„Die Bewegung des Auges, die Spuren vorüberstreichender Blicke, Muskeln, die sich zusammenziehen und wieder entspannen, verbinden die Formen, die wir in der Natur sehen und bilden einen einheitlichen Rhythmus ... Dieser Rhythmus ist hauptsächlich der Rhythmus autonomer Bewegungen, der vom Nerven-Muskel-System ausgeht. Ein physiologischer Rhythmus, der die Inhalte der vereinzelten Blicke verbindet. Der an- und abschwellende Rhythmus pulsierender Achsenlinien, eine Folge der biologischen Reaktion der Muskeln, ordnet sich die visuelle Vereinigung einzelner Blicke unter, transformiert sie und bringt einen sich ständig wechselnden Rhythmus unregelmäßiger Symmetrie hervor.“
—Władysław Strzemiński
Władysław Strzemiński (1893–1952) wurde in Minsk, im heutigen Weißrussland, geboren. Er war eine der Schlüsselfiguren der Avantgardebewegung in Polen. Infolge eines tragischen Unfalls während seines Wehrdienstes im Ersten Weltkieg verkrüppelt, entwickelte Strzemiński ein Interesse für die Künste. Gemeinsam mit seiner Frau, der Bildhauerin Katarzyna Kobro, studierte und arbeitete er in Russland weiter, ehe sie beide in den frühen 1920er Jahren wieder nach Polen zurückkehrten.

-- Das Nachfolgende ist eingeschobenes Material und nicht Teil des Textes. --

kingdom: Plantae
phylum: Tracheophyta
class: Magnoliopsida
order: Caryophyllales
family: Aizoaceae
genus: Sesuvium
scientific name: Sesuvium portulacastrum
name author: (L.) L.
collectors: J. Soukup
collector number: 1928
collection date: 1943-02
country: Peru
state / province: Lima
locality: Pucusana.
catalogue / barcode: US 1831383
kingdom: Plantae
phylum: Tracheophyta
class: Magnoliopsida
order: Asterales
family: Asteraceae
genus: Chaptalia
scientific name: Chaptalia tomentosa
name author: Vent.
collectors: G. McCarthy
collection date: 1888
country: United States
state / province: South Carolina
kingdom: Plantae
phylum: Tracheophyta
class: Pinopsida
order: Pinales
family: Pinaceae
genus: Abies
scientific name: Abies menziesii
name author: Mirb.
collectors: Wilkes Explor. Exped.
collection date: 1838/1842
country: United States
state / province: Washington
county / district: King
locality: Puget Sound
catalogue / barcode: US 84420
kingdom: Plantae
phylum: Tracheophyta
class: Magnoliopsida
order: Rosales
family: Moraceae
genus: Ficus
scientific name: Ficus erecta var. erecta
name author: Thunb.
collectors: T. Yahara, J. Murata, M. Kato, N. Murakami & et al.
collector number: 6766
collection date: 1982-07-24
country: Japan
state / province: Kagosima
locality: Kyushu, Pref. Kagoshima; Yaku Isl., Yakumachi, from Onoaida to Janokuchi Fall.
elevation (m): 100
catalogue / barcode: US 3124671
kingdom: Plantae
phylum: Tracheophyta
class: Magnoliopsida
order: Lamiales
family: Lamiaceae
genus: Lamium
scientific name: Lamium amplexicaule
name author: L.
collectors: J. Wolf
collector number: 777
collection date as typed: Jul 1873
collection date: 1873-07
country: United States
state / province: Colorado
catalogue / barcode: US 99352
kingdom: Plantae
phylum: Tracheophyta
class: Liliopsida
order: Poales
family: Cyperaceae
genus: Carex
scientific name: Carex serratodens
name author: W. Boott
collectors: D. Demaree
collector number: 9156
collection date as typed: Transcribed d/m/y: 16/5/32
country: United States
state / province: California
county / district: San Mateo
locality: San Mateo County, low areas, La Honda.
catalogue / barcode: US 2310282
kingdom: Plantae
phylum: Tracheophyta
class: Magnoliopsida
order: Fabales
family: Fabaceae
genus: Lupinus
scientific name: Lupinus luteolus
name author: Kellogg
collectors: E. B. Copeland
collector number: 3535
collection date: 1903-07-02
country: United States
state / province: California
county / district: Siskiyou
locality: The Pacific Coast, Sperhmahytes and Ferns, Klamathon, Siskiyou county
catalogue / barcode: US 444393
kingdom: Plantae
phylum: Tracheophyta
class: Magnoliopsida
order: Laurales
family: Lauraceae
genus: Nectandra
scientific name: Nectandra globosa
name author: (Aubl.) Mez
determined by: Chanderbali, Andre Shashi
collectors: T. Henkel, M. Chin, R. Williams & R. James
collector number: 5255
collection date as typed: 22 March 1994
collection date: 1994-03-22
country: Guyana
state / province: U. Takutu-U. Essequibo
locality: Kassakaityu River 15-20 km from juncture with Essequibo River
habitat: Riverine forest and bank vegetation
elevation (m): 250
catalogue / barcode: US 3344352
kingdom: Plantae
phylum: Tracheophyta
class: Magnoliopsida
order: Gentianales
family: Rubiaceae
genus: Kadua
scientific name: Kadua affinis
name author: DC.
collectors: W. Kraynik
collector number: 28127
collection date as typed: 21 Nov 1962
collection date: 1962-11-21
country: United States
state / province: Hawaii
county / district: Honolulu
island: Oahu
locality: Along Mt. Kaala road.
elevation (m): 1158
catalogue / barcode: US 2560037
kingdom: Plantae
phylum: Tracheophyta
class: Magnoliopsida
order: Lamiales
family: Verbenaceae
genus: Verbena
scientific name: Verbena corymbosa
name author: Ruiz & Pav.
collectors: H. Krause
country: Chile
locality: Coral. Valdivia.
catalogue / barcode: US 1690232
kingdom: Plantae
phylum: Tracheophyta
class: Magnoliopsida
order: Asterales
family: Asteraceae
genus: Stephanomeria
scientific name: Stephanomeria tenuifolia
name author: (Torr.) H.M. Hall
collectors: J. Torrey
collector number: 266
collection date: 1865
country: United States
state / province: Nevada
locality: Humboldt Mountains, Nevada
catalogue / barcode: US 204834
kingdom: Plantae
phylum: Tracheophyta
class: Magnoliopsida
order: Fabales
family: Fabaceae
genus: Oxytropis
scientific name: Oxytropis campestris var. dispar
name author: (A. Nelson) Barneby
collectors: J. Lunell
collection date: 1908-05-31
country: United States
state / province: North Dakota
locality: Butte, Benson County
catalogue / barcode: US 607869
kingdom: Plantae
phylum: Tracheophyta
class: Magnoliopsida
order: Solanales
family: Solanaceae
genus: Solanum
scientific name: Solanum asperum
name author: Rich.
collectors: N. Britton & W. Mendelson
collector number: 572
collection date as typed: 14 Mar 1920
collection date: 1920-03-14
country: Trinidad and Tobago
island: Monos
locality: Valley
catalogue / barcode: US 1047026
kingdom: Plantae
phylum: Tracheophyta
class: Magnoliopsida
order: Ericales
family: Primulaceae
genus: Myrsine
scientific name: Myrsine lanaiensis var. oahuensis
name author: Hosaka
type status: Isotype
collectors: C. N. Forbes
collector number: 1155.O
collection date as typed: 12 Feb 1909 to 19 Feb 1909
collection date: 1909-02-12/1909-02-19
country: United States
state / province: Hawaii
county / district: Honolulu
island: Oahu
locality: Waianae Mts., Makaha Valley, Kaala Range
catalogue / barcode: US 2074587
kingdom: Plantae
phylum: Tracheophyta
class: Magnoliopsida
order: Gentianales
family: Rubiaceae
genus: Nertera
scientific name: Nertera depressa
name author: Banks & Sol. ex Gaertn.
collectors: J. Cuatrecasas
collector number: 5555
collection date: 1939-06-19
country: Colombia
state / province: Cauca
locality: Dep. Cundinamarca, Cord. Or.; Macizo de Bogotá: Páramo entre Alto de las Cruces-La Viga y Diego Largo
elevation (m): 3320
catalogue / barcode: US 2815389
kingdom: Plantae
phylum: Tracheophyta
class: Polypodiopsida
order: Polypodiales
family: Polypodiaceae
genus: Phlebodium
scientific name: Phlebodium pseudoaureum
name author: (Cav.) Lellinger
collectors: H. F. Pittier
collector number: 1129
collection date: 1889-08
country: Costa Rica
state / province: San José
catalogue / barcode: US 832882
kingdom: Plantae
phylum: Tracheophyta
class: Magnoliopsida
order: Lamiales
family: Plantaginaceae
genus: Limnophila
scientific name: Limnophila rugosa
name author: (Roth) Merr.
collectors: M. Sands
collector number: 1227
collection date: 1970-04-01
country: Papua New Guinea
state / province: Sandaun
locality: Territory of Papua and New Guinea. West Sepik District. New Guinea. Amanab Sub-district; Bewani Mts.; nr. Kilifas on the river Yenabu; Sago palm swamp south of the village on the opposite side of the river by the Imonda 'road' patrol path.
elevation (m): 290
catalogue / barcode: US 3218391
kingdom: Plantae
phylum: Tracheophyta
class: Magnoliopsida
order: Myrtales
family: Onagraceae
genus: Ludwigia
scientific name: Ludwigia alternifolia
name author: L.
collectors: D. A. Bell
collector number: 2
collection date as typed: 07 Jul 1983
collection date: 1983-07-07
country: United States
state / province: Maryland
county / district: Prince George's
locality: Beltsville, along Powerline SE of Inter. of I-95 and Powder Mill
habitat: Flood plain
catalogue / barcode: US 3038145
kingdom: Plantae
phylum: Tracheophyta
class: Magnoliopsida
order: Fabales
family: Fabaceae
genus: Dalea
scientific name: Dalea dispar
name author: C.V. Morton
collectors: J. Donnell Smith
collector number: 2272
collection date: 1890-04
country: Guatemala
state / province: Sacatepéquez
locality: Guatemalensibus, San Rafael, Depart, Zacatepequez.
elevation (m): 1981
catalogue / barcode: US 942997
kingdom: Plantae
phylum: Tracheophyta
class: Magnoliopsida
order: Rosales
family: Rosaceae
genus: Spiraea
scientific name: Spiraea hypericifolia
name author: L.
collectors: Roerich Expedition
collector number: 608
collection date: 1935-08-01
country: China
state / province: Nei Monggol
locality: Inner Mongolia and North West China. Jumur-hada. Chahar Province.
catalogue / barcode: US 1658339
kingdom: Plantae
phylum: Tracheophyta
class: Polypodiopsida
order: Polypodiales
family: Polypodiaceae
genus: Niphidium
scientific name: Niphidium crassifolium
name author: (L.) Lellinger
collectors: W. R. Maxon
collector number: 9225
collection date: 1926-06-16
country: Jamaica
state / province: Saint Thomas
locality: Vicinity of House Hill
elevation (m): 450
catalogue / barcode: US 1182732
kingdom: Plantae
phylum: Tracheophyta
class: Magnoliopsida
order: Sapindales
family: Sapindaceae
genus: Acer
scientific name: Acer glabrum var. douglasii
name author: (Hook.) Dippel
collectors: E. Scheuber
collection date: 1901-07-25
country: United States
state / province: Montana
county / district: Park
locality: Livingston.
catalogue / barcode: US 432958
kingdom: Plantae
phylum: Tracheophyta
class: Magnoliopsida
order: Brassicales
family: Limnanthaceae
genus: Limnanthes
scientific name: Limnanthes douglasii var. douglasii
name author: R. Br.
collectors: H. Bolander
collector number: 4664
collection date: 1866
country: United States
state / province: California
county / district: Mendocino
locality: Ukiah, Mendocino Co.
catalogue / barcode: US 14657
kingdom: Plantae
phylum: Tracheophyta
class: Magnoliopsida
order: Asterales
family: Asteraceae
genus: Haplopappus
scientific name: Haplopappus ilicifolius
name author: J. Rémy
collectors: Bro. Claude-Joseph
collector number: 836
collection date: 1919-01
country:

Strzemińskis Schaffen ist eine tiefgreifende Auslotung der Prinzipien, die dem menschlichen Sehen zugrunde liegen.
Während des Zweiten Weltkriegs lebte Strzemiński in Łódź und wurde dort von 1940 an Augenzeuge der Massendeportationen und der unsäglichen Grausamkeiten im jüdischen Ghetto durch die deutsche Besatzung. Diese Erlebnisse spiegeln sich in den beiden Serien der Arbeiten auf Papier wider, in denen die Konturen menschlicher Figuren zerfließen und sich bis zur Unkenntlichkeit auflösen.